Use automação sem tornar o atendimento impessoal

Existem etapas do atendimento online que podem ser automatizadas.

Confirmações de agendamento, lembretes, mensagens de recebimento e algumas solicitações administrativas são exemplos possíveis. A aplicação concreta dependerá das ferramentas e dos procedimentos adotados pelo escritório.

Automação, porém, não deve substituir indiscriminadamente interações que exigem análise profissional.

Uma mudança importante no caso, uma explicação complexa ou uma situação delicada pode justificar contato humano.

A tecnologia funciona melhor quando elimina tarefas repetitivas e libera tempo para o relacionamento que realmente necessita de atenção individual.

Evite pedir as mesmas informações várias vezes

Um cliente preenche um formulário, explica sua situação para o atendimento e, durante a consulta, percebe que precisa recomeçar praticamente do zero.

Esse tipo de experiência transmite desorganização.

As informações relevantes coletadas anteriormente devem acompanhar o fluxo de atendimento e estar disponíveis às pessoas autorizadas que participarão das etapas seguintes.

Naturalmente, o advogado pode precisar confirmar fatos ou aprofundar determinadas questões. Isso faz parte da análise jurídica.

O problema é repetir perguntas apenas porque os registros anteriores não foram organizados.

Prepare melhor as videoconferências

Uma consulta online não deveria parecer uma versão improvisada da reunião presencial.

Antes da conversa, o profissional pode verificar os documentos já disponíveis e compreender o contexto inicial. Também é recomendável utilizar ambiente compatível com a confidencialidade exigida pela situação.

Do lado do cliente, instruções claras para acesso à reunião evitam problemas desnecessários.

Nomes de menus, recursos e configurações das plataformas podem mudar conforme a ferramenta e sua versão. Por isso, qualquer orientação técnica fornecida pelo escritório deve ser revisada periodicamente.

Crie um encerramento claro para cada interação

Depois de uma reunião, o cliente deveria compreender o que acontecerá em seguida.
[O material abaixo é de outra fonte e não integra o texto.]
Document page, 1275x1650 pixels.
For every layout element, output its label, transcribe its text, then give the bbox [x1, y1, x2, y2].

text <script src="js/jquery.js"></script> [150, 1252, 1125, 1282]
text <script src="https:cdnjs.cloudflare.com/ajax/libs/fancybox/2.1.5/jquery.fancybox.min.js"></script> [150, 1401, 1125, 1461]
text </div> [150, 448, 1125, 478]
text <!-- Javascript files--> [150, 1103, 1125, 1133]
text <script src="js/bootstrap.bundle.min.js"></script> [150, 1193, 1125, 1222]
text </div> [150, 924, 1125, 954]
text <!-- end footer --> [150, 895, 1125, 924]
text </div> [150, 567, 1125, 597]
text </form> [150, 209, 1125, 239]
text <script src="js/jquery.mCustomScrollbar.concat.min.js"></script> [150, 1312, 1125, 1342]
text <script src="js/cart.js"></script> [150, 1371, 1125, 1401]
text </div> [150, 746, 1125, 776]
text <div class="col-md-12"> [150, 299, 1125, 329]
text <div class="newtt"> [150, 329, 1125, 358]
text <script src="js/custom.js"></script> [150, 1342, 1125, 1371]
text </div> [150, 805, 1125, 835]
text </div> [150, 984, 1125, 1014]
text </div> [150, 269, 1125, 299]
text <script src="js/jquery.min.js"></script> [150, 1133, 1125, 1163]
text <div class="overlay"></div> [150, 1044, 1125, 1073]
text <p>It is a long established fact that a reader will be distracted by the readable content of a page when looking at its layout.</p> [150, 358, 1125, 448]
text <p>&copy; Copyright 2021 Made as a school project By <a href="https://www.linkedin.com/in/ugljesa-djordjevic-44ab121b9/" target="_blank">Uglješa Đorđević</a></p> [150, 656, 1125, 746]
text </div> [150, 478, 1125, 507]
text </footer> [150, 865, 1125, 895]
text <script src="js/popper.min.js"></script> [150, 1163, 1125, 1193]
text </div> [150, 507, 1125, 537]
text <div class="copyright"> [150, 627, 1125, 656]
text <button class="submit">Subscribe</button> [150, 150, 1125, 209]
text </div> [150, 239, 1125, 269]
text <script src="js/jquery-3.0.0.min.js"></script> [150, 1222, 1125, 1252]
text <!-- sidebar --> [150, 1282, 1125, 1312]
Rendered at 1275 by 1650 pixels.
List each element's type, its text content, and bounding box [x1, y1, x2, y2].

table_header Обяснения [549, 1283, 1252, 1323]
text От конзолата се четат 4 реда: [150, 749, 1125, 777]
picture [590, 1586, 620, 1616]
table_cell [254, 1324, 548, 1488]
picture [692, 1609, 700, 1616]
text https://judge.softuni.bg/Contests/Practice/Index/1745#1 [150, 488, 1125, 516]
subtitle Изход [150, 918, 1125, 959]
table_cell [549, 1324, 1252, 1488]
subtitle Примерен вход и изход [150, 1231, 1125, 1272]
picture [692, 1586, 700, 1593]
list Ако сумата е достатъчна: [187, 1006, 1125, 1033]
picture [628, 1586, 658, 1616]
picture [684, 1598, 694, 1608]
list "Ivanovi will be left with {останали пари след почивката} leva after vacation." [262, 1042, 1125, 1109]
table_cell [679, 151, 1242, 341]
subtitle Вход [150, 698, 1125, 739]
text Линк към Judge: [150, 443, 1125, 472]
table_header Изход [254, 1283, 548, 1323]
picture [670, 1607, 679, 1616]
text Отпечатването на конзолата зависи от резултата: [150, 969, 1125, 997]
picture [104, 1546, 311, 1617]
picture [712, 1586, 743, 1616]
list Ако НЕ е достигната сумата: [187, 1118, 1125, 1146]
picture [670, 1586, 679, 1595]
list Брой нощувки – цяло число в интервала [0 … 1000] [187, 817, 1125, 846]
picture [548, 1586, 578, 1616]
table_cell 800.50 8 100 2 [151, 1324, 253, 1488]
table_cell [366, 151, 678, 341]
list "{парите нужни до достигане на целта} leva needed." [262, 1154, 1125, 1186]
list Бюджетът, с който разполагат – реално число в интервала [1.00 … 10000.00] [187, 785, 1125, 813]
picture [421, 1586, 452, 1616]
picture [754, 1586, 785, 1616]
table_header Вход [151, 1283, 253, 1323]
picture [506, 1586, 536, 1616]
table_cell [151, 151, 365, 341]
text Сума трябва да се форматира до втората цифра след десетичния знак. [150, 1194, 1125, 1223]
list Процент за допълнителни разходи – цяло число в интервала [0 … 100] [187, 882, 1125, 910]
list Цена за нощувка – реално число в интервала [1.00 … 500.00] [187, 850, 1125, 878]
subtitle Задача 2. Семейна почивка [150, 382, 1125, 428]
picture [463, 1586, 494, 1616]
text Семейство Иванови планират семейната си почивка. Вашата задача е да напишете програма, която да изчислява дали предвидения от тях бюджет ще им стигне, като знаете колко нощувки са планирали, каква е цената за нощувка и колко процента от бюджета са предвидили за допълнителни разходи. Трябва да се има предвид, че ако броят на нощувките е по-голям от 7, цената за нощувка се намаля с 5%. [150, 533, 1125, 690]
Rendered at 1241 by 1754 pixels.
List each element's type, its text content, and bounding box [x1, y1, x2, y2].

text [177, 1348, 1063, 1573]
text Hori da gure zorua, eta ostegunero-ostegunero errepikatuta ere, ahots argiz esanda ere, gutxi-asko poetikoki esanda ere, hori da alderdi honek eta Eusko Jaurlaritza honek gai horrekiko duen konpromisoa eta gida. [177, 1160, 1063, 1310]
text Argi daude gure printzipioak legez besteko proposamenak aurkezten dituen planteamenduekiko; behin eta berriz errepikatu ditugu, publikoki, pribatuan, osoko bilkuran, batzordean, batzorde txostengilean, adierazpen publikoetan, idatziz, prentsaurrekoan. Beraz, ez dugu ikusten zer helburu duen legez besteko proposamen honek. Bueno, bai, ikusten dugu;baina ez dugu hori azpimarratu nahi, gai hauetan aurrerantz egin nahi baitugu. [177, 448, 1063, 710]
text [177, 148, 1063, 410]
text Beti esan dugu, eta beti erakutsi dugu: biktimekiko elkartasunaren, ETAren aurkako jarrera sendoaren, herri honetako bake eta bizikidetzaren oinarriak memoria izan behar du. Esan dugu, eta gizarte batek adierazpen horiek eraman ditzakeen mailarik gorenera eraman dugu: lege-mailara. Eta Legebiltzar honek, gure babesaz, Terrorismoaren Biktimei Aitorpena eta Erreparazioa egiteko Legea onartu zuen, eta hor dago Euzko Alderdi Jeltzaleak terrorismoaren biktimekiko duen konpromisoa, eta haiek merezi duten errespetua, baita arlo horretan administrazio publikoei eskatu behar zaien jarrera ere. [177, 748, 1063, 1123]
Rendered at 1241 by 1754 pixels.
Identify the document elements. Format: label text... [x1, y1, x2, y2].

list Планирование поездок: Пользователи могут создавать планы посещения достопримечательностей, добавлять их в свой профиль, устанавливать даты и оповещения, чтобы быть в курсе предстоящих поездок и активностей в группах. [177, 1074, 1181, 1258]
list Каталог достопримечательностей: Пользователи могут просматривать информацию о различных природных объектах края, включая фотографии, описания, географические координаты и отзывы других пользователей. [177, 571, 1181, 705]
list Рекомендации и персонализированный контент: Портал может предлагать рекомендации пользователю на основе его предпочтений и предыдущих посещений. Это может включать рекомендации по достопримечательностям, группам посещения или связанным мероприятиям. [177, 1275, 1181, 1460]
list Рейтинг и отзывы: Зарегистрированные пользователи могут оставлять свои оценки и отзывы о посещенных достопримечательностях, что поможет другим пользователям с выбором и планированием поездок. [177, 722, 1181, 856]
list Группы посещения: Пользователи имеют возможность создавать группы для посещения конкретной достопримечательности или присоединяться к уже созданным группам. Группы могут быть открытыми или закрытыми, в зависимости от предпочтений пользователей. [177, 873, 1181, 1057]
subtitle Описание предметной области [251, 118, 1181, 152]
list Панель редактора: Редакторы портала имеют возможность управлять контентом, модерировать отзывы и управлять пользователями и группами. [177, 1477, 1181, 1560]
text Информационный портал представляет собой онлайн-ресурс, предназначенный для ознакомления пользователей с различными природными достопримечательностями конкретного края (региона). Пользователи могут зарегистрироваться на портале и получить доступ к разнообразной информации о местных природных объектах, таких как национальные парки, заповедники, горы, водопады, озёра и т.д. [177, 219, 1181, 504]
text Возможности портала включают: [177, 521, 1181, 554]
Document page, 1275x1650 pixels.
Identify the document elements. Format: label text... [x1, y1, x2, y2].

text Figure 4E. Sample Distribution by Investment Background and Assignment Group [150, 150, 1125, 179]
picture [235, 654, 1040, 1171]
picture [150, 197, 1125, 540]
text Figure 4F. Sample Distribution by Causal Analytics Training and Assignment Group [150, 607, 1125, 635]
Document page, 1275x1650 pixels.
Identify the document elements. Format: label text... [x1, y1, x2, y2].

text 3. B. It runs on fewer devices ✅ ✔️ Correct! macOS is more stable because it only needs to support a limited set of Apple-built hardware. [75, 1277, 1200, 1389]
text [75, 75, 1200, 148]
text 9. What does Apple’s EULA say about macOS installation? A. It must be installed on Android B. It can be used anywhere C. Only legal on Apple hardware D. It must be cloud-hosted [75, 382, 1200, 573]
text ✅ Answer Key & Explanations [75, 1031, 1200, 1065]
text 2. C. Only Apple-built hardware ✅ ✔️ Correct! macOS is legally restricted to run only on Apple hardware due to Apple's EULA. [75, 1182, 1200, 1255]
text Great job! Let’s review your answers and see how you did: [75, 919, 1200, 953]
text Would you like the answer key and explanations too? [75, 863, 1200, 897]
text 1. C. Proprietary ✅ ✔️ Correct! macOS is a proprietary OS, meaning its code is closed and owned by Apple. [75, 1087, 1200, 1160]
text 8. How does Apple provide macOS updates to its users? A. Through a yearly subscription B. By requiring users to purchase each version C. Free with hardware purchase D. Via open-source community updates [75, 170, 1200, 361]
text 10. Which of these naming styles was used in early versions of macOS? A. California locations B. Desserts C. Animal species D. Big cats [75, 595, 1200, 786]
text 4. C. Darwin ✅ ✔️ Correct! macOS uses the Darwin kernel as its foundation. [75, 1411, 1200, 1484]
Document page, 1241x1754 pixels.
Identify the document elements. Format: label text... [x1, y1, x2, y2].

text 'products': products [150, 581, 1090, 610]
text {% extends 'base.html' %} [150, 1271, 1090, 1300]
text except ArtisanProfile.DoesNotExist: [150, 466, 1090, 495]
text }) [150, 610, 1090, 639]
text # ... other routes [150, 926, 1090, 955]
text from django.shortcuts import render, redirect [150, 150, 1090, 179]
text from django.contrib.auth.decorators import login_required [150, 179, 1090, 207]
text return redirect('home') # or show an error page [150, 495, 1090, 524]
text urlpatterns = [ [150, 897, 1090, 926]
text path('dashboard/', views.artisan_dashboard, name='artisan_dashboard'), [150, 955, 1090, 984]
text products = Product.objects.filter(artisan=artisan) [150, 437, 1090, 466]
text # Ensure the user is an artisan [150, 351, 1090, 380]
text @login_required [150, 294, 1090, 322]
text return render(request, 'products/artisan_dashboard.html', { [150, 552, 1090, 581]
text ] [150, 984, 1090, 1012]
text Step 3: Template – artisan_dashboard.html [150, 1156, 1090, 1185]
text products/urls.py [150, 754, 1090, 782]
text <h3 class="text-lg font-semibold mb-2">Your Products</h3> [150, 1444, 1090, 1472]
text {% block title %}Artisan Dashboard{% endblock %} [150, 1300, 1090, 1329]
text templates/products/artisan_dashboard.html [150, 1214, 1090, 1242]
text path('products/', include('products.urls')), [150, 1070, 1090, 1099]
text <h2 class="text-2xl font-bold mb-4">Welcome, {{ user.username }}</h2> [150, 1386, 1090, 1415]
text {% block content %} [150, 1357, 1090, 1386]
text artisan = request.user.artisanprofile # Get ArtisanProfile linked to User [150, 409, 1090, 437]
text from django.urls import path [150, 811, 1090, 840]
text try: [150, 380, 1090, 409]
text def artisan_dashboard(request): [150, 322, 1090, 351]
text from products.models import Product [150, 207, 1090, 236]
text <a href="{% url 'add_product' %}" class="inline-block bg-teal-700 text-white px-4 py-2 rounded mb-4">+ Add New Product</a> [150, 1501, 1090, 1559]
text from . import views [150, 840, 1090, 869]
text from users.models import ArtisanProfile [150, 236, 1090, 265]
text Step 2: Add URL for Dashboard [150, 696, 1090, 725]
Se precisa encaminhar um documento, isso deve ficar claro. Se o escritório realizará determinada análise, o cliente deve saber qual é a próxima etapa possível. Quando houver um prazo de retorno definido, ele pode ser informado.

Essa prática reduz mensagens como “há alguma novidade?” ou “preciso fazer alguma coisa agora?”.

O mesmo princípio vale para o encerramento de um serviço. Pendências, documentos e outras providências aplicáveis devem receber o tratamento adequado, evitando que o relacionamento termine de maneira indefinida.

Observe onde os clientes encontram dificuldades

Melhorar a experiência não exige adivinhar todos os problemas.

As próprias interações revelam os gargalos.

Se muitas pessoas perguntam como entrar na reunião, as instruções podem estar insuficientes. Se documentos chegam constantemente pelo canal errado, o procedimento talvez não esteja claro. Se clientes perguntam repetidamente sobre o andamento, pode existir uma oportunidade de melhorar a política de atualização.

Mapear essas dúvidas permite corrigir o processo na origem.

Uma boa experiência online precisa parecer simples para o cliente

Por trás de um atendimento jurídico digital podem existir sistemas de gestão, controles de acesso, automações, agendas e diferentes procedimentos internos. O cliente não precisa administrar essa complexidade.

Para ele, o processo deveria ser compreensível: saber onde falar com o escritório, como enviar informações, o que está acontecendo e qual é o próximo passo.

Esse é um bom critério para avaliar qualquer mudança.

Adicionar uma ferramenta que cria novas senhas, canais e etapas pode aumentar a complexidade em vez de melhorar o atendimento. Em contrapartida, uma solução que reduz perguntas repetidas ou organiza documentos pode gerar benefício concreto.

A melhor experiência do cliente na advocacia online surge quando conveniência e organização caminham junto com clareza, confidencialidade e atenção profissional. A tecnologia facilita o relacionamento, mas são os processos criados pelo escritório que determinam se essa facilidade será realmente percebida por quem está do outro lado da tela.